EDIT: As a note – CSX just recently upgraded tracks here and the auto trains are going fast.
Streak, As the complaining auto guys, grain guys, and everything else guys bring up if you read between the lines, not all ton miles are created equal. Consider auto and intermodal, which some marketing departments call premium service. They both involve relatively low ton miles per car mile, but demand premium service. Coal, grain, and oil unit trains load heavy and need to move as planned, but can run slower than the premium traffic and do not use terminal capacity. Carload traffic also needs to move to plan and consumes lots of terminal space, time, and crews. Three different services, three different types of demand, three different types and levels of terminal cost. As to your point about ton miles, they will track fairly closely with carloads. I would not put a lot of effort into digging up whichever figures I did not have. I think you could get a better feel for operating impacts by tracking volumes as between the three segments. Your report of fast auto trains tends to support the idea that carriers are making the investments necessary to handle both more traffic or handle what they have at a lower cost. Mac
Back when I was responsible for the overall operation of a small network of computers that handled the data reporting requirements for a number of terminals on my system I had the need to gauge the computers efficiency from two viewpoints - from satisfying the users requests in a timely fashion and from a computer operating viewpoint.
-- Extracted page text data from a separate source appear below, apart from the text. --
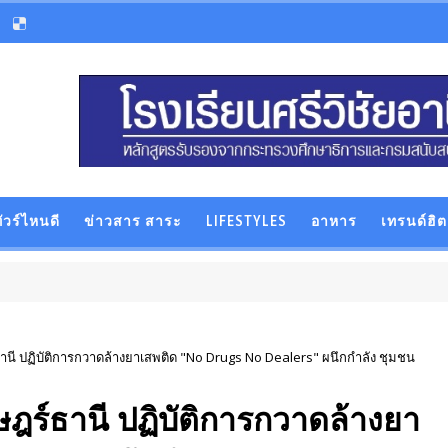
ัวร์ไหนดี
ข่าวสาร สาระ
LIFESTYLES
อาหาร
เทรนด์ฮิต
านี ปฏิบัติการกวาดล้างยาเสพติด "No Drugs No Dealers" ผนึกกำลัง ชุมชน
ษฎร์ธานี ปฏิบัติการกวาดล้างยา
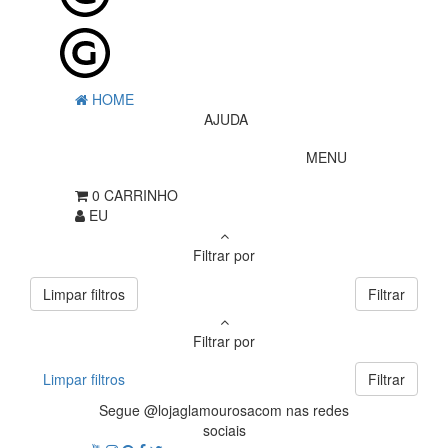
HOME
AJUDA
MENU
0
CARRINHO
EU
Filtrar por
Limpar filtros
Filtrar
Filtrar por
Limpar filtros
Filtrar
Segue @lojaglamourosacom nas redes
sociais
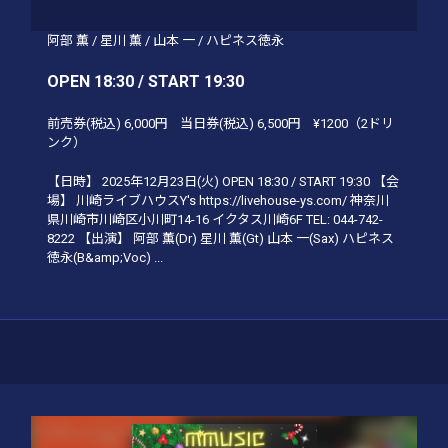
阿部 薫
/
星川 薫
/
山本 一
/
ハピネス徳永
OPEN 18:30 / START 19:30
前売券(税込)
6,000円
当日券(税込)
6,500円
¥1200（2ドリ
ンク）
【日時】 2025年12月23日(火) OPEN 18:30 / START 19:30 【会
場】 川崎ライブハウスY's https://livehouse-ys.com/ 神奈川
県川崎市川崎区小川町14-16 イクタス川崎6F TEL: 044-742-
8222 【出演】 阿部 薫(Dr) 星川 薫(Gt) 山本 一(Sax) ハピネス
徳永(B&amp;Voc) ...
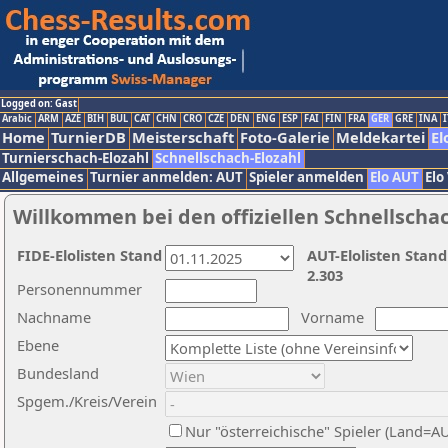
Logged on: Gast
Arabic
ARM
AZE
BIH
BUL
CAT
CHN
CRO
CZE
DEN
ENG
ESP
FAI
FIN
FRA
GER
GRE
INA
I
Home
TurnierDB
Meisterschaft
Foto-Galerie
Meldekartei
El
Turnierschach-Elozahl
Schnellschach-Elozahl
Allgemeines
Turnier anmelden: AUT
Spieler anmelden
Elo AUT
Elo
Willkommen bei den offiziellen Schnellscha
FIDE-Elolisten Stand
AUT-Elolisten Stand
2.303
Personennummer
Nachname
Vorname
Ebene
Bundesland
Spgem./Kreis/Verein
Nur "österreichische" Spieler (Land=A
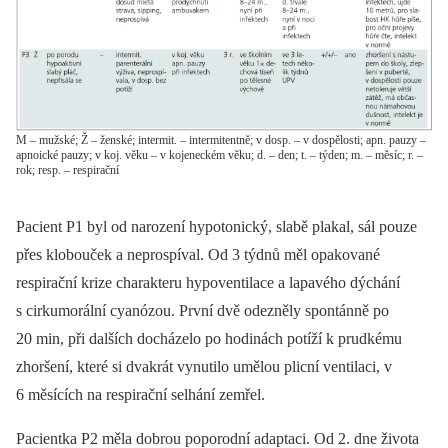
M – mužské; Ž – ženské; intermit. – intermitentně; v dosp. – v dospělosti; apn. pauzy –
apnoické pauzy; v koj. věku – v kojeneckém věku; d. – den; t. – týden; m. – měsíc; r. –
rok; resp. – respirační
Pacient P1 byl od narození hypotonický, slabě plakal, sál pouze
přes klobouček a neprospíval. Od 3 týdnů měl opakované
respirační krize charakteru hypoventilace a lapavého dýchání
s cirkumorální cyanózou. První dvě odezněly spontánně po
20 min, při dalších docházelo po hodinách potíží k prudkému
zhoršení, které si dvakrát vynutilo umělou plicní ventilaci, v
6 měsících na respirační selhání zemřel.
Pacientka P2 měla dobrou poporodní adaptaci. Od 2. dne života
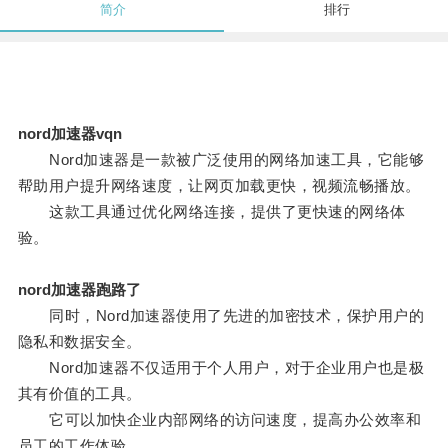
简介
排行
nord加速器vqn
Nord加速器是一款被广泛使用的网络加速工具，它能够
帮助用户提升网络速度，让网页加载更快，视频流畅播放。
这款工具通过优化网络连接，提供了更快速的网络体
验。
nord加速器跑路了
同时，Nord加速器使用了先进的加密技术，保护用户的
隐私和数据安全。
Nord加速器不仅适用于个人用户，对于企业用户也是极
其有价值的工具。
它可以加快企业内部网络的访问速度，提高办公效率和
员工的工作体验。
What I observed was, when the computer was stressed to over 50% of it’s nominal capacity the users response times for their request began to grow in an exponential fashion. When the computer was over 50% busy, each users request began to get queued for their shot at the available computer resources - memory, computation, storage, buss capacity etc.
The same kinds of principles apply to the operation of the railroad itself. The more traffic that is handled the more competition there is for the available resources - crews, locomotives, terminal track capacity, line of road track capacity. When traffic is queued waiting on a required resource, it isn’t moving and it is using a resource that is also needed by other traffic; further digging the entire operation deeper in the hole.
MAC: Good points. Was thinking more about ton miles in each category. Maybe car miles for especially auto and car miles and container miles for intermodal. The other comedy’s that are now short of cars might be also considered. We know that the Lake Superior shipping season has been delayed forcing longer grain routes to unloading facilities. If car miles increase then the turn times are naturally be
Balt: Your computer example is a very appropriate example for network theory
If any of you watched the STB service conference on the STB website or live, you would see BNSF’s problem, every bit of the traffic increase since 3Q 2013 is happening on the Northern Trancon, everywhere else on the BNSF system is showing a slight decrease in traffic. Of course that isn’t a big surprise, other than the the absolute difference. “The” Transcon even is showing a slight decrease.